I organize trips to combine these loves. Group travel, of course, is not the same as solo travel. Both have advantages and disadvantages. I enjoy the challenge of experiential education with groups in cross-cultural situations. This requires the clear communication of priorities, the careful management of itinerary (hands-off is as important as hands-on; knowing the difference is the trick!), instruction in low-impact strategies of engagement, voiced awareness of human rights issues and democratic initiatives, and the redirection of traveler spending to smaller markets that support the local economy.
My work takes place on the campus of Johnson University on a daily basis. Here, I keep office hours, meet with students, drink coffee, and teach my classes.
During the school year I am often available for speaking engagements in the evenings or on the weekends.
Through much of the summer I travel in the area of the Mediterranean Basin.
I write, hike, climb, and scuba dive whenever I can.

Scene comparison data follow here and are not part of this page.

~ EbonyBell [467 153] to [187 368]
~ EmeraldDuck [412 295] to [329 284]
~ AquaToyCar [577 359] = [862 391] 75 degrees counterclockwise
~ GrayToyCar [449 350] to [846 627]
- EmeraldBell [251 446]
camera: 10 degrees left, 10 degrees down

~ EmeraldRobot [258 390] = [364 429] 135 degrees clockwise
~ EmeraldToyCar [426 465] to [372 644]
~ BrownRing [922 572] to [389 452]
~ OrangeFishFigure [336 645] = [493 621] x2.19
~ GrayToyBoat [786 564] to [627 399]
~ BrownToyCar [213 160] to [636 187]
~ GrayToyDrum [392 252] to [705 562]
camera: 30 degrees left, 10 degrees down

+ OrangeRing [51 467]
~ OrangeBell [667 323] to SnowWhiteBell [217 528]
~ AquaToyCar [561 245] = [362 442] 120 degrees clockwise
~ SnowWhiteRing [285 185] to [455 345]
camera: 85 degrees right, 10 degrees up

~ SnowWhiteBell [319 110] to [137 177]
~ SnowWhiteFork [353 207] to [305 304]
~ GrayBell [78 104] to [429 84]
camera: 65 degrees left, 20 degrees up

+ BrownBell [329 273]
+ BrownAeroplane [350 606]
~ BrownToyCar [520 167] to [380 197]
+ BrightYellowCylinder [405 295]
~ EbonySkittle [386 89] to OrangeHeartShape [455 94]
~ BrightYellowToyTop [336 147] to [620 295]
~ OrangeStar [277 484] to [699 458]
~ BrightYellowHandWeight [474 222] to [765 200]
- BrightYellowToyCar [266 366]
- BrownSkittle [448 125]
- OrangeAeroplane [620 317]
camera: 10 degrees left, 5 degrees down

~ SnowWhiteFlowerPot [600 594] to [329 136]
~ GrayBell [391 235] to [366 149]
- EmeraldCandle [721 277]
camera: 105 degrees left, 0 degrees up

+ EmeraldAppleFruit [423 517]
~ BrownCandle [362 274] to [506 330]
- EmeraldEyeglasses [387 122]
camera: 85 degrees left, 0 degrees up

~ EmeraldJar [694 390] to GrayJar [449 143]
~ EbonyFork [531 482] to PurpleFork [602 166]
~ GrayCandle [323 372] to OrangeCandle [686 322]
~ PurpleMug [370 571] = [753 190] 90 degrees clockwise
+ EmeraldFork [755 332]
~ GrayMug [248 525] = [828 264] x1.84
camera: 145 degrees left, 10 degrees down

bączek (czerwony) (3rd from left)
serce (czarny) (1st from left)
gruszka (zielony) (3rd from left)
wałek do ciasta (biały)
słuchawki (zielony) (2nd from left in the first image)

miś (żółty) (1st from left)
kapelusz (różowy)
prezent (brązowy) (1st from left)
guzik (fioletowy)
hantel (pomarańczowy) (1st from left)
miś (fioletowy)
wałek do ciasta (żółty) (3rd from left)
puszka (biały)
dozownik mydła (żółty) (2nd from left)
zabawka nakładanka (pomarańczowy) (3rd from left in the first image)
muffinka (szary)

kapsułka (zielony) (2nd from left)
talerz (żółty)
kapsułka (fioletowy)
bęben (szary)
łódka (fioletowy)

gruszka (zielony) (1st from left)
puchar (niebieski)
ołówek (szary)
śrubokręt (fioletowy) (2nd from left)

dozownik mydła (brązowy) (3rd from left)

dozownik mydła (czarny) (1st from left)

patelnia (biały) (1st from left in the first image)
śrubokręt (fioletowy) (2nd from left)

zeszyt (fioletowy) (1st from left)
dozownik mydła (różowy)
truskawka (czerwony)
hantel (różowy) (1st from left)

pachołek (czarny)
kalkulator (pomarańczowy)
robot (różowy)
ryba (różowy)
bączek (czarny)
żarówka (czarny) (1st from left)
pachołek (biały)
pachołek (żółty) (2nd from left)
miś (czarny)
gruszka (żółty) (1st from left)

My experience in the archaeological field has been gained primarily in the regions of Israel-Palestine and Jordan. Sites include Khirbet Nisya (Palestine), the Abila Excavations (Jordan), Tel Dan (Israel), Tell Jawa (Jordan), the Madaba Plains Project (Jordan), Khirbet Birzeit Excavations (Palestine), and the Jordan Valley Regional Project (Megiddo East). Roles assumed in two decades of work in these places clude wheelbarrow-man, square supervisor, assistant field supervisor, field supervisor, photography director, architect/surveyor, educational director, and assistant director.